Elisabetta Ronchieri is a computer scientist working as a researcher at the Italian National Institute for Nuclear Physics (INFN). She is currently a member of the Distributed System (DS) group in the Software Development and Distributed Systems (SDDS) department at INFN CNAF, the INFN National Center dedicated to research and development on IT technologies, located in Bologna, Italy. She is constantly collaborating with students, colleagues and international collaborators (her publications are available on request). In the latest years, Dr. Ronchieri has started collaborating with the University of Bologna as Adjunct Professor for Machine Learning courses. Dr Ronchieri held a PhD in Automation, Bioengineering and Robotics from the University of Pisa (2007), Msc in Computer Engineering from the University of Pisa. Her research topics are related to anomaly detection and text analysis, exploring new AI solutions.
John Carbone has served the defense industry as an Engineering Fellow, Chief Science Advisor, Technology Director, Chief Engineer for Innovation, Chief Data Scientist, and Applied AI with AI Ethics and AI Security, as well as, Advanced Data Science as Adjunct Professor at Southern Methodist and Baylor University for over 35 years. His national and international innovations/patents were instrumental in forging bridges between Cloud and Big Data/Cloud warfighting architectures, C5ISR enterprise, MDA Non-Kinetic ISR Algorithms, MESH comms architectures, UAV Sensor Fusion, JADC2 dominance focused 5G designs, dynamic DDIL communications, AI/behavior-based, and recent Space-based SDWAN & cross domain cyber security. Dr. Carbone currently serves as Senior Technical Director & Chief CIP Solutions Architect @ Forcepoint, LLC, Global Governments and Critical Infrastructure while developing and teaching transformational master's and PhD curriculum on Applied Artificial Intelligence, Self-Learning Machines, and Applied Data Science at Baylor and Southern Methodist University. Dr. Carbone has a 100+ AI, Engineering, and Data Science publications incl. AI based Cyber Security, Mining Big Data to Improve National Security, Multi-Disciplinary Systems Engineering, and Applied Cyber Physical Systems to name a few, His newest book by Springer Publishing regarding AI, chatbots, and Large Language Models is "Chatbots, The good, The Bad, and The Ugly"

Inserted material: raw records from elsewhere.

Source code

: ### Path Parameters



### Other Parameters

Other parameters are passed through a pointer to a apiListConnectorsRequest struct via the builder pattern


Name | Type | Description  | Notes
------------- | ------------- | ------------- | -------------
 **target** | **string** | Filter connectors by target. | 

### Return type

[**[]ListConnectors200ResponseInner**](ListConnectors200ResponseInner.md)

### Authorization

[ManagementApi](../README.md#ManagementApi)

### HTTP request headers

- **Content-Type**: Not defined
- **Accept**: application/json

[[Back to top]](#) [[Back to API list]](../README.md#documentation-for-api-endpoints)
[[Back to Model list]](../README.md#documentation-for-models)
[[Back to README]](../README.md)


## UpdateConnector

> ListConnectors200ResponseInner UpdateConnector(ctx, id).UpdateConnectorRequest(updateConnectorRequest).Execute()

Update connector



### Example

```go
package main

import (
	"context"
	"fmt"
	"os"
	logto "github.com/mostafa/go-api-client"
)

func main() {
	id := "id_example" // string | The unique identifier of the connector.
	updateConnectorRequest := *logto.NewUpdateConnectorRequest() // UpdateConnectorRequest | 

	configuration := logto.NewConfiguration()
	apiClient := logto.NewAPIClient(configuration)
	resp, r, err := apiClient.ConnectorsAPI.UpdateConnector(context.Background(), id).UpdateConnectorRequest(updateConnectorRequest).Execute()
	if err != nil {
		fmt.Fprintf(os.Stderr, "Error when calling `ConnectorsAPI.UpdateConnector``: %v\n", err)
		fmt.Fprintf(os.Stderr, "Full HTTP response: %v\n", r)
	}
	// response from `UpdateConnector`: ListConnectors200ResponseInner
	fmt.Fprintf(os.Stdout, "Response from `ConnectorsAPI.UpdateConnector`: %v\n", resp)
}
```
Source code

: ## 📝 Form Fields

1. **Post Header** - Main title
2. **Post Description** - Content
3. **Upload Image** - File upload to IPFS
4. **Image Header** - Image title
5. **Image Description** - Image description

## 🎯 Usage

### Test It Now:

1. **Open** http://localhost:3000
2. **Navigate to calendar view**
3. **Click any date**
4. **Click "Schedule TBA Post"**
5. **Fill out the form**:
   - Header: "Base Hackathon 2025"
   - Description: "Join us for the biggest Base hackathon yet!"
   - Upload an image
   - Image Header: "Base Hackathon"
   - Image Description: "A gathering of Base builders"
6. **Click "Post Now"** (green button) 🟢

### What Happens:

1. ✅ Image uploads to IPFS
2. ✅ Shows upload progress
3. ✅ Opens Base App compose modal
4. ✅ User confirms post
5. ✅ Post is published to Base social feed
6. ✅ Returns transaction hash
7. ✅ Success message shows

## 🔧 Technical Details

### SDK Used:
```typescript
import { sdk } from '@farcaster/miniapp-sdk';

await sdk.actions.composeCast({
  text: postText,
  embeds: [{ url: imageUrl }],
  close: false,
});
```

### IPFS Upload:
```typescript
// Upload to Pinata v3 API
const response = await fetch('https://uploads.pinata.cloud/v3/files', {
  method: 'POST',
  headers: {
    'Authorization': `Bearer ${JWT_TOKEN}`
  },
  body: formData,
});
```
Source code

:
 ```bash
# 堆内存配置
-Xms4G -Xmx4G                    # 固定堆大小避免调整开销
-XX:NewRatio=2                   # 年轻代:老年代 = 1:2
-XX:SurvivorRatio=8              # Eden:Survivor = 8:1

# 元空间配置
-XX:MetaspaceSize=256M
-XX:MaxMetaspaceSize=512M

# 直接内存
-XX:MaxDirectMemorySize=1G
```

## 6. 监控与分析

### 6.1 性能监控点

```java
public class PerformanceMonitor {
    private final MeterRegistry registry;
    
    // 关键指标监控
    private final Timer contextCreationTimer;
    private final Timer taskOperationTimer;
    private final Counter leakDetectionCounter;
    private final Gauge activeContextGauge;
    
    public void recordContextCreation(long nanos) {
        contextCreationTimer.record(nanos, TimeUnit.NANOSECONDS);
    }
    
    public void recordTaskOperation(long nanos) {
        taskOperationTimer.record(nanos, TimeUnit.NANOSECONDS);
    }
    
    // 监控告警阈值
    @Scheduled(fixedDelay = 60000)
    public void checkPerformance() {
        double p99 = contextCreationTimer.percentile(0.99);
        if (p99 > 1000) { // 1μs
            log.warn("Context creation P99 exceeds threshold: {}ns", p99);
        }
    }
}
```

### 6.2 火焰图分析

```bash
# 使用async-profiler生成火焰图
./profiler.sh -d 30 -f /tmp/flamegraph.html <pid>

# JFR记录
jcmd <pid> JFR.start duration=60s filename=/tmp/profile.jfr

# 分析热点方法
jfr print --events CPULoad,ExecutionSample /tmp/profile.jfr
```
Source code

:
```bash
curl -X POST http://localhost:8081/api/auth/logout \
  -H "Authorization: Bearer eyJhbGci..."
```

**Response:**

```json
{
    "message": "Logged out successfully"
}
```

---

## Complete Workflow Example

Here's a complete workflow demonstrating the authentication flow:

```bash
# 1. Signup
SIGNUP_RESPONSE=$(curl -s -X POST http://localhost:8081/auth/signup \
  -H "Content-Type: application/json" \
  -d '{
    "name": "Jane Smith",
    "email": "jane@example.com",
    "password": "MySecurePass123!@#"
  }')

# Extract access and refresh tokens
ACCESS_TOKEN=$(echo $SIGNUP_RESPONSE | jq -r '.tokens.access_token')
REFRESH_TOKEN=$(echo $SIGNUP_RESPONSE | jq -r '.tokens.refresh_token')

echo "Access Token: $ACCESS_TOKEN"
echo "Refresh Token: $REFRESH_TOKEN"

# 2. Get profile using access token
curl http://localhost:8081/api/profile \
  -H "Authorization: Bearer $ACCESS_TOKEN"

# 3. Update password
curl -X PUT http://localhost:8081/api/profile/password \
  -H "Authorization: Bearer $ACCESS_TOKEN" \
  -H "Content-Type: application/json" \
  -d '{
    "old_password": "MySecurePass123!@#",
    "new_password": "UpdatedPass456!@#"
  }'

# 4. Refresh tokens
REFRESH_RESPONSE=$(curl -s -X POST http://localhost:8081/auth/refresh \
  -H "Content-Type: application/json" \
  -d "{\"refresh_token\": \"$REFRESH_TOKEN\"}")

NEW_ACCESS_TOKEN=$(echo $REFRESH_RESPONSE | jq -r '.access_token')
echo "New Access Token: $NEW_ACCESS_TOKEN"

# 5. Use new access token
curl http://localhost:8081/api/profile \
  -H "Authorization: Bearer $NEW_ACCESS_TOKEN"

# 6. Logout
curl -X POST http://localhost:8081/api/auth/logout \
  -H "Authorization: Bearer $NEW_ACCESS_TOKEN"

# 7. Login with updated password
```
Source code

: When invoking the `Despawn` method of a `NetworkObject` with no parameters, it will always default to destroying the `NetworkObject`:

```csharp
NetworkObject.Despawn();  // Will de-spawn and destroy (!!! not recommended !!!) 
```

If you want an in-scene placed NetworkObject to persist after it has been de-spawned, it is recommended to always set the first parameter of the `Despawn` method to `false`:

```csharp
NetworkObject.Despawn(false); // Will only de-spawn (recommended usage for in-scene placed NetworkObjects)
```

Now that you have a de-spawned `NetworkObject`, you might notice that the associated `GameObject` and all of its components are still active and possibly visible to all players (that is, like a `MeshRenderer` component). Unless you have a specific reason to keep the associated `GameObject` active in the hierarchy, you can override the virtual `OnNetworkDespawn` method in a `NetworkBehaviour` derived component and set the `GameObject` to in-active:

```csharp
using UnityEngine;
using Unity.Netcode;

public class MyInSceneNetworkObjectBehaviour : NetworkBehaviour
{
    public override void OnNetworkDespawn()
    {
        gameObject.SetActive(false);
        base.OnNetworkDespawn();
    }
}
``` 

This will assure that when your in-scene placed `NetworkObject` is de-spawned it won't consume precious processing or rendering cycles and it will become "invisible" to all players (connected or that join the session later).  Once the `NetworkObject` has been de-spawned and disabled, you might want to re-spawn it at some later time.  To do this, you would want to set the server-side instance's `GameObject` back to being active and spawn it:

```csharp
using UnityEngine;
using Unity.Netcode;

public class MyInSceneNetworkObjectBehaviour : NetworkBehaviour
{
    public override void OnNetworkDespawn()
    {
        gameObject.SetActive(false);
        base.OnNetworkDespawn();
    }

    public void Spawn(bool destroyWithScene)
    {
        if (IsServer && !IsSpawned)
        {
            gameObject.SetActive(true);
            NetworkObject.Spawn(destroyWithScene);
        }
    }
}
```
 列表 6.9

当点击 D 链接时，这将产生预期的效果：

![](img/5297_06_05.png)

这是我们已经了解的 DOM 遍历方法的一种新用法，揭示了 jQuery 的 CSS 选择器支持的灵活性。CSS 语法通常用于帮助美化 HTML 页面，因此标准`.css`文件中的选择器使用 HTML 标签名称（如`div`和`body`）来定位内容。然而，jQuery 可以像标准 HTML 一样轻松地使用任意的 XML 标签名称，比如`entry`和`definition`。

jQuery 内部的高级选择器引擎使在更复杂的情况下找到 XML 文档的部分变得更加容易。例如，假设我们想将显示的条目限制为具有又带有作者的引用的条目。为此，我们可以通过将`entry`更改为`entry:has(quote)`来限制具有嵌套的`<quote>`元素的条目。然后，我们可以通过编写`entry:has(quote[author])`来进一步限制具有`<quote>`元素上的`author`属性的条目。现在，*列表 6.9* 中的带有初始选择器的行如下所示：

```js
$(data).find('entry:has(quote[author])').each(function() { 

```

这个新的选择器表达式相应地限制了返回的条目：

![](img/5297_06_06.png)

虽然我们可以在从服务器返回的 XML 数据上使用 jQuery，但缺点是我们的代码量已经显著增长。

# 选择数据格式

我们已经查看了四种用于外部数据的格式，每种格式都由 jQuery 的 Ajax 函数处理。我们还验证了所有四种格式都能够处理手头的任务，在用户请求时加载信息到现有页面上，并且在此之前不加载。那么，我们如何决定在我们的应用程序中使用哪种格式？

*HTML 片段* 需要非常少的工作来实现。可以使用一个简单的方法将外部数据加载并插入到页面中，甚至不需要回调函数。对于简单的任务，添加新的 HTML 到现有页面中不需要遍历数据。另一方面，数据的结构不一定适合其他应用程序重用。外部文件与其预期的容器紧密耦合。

Patrick Then heads School of Information and Communication Technologies at Swinburne University of Technology Sarawak Campus and program leader of Health Data Analytics at Swinburne Melbourne Data Science Institute. He is the founder and director of Swinburne Sarawak's Centre for Digital Futures. He is the thought leader in health informatics and digital health research and development. He demonstrated translational research from fundamental research to solving real-life cardiac challenges faced by clinicians and patients. He has been a plenary speaker of various national conferences in digital health. One of his digital health in cough sound artificial intelligence was rolled out to the whole nation in October 2022. The cough sound AI platform is specialised to detect respiratory diseases ranging from covid19 to asthma.
Dr Radmila Juric is an SDPS fellow, with 30+ years of experience as an academic, working in the UK Higher Education, in various capacities: from lecturing, course development and management, and academic quality assurance, to research management, supervision, and editorial jobs. Dr Juric has published extensively, contributed towards academic events in various roles, delivered talks in academia and in industry and encouraged young scholars to undertake interdisciplinary research, which she has been passionately promoting for decades. Her research interest is wide and spans decades of publishing on software interoperability, semantic technologies, software architectures, pervasive computational environments, translational bioinformatics and current format of AI. Over the last five years Dr Radmila Juric has focused on current trends in computing, which range from intelligent computational edge, computing continuum and human machine augmentation to addressing problems of obscurity, explainability and bias of AI algorithms and the way we evaluate AI models. The synergy of logic and predictive inference, emerging from learning technologies, has triggered her interests in addressing emerging problems in transdiagnostic dimension of mental health disorders and computational psychiatry and modelling the semantic of prompting mechanisms in generative AI.